The weather in these United States has been truly frightful in the last couple of years, as this graph — provided to Congress with testimony from NOAA administrator Kathryn Sullivan last month — illustrates:
[The graph shows the number of events from last year, but this year will be worse, Sullivan said]
Yet as the demand for longer term forecasts, which are based on satellite observations, skyrockets, Congress is cutting back on the budget for satellite platforms. Sullivan warned:
Polar-orbiting satellites are the backbone of all model forecasts at three days and beyond; however, the launch of the next generation of NOAA's polar-orbiting satellites, the Joint Polar Satellite System (JPSS), has been delayed by the FY 2011 appropriations process. As a result, NOAA is faced with a nearly 100% chance of a data gap in the U.S. civilian polar orbit, on which both civilian and military users rely, by late 2016 to early 2017 when the current polar satellites reach the end of their life expectancy. JPSS is a critical part of NOAA's future infrastructure needed to continue our path of forecast improvement – and to maintain what we have built over the last 30 years.

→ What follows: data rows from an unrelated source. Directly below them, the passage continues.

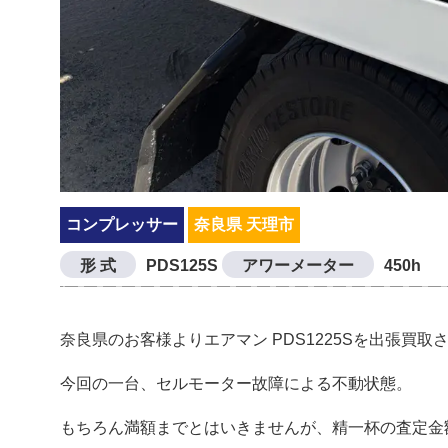
コンプレッサー
奈良県 天理市
形 式
PDS125S
アワーメーター
450h
奈良県のお客様よりエアマン PDS1225Sを出張買
今回の一台、セルモーター故障による不動状態。
もちろん満額までとはいきませんが、精一杯の査定金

Specifically, the administration asked Congress for more money for NOAA and related satellite observation programs, about $6.5 billion, and instead Congress cut a little less than a billion from the budget, leaving the overall budget at about $4.5 billion.
NOAA chief Jane Lubchenko is not happy, and says that already the U.S. will be without a polar orbiting satellite for at least 18 months, starting in 2016.
“Whether the gap is longer than that depends on whether we get the money”— $1 billion — “in the next budget,” warned Dr. Lubchenco, an environmental scientist. “I would argue that these satellites are critically important to saving lives and property and to enabling homeland security.”
Congress isn't listening; in fact, the GOP wants to fund disaster relief only if matching cuts can be made elsewhere, and may force victims of disasters in the Mid-West to wait as Hurricane Irene victims get immediate help, according to a front-page story in today's Los Angeles Times.
But don't worry! Insiders agree: The GOP is the anti-science party. Er, not.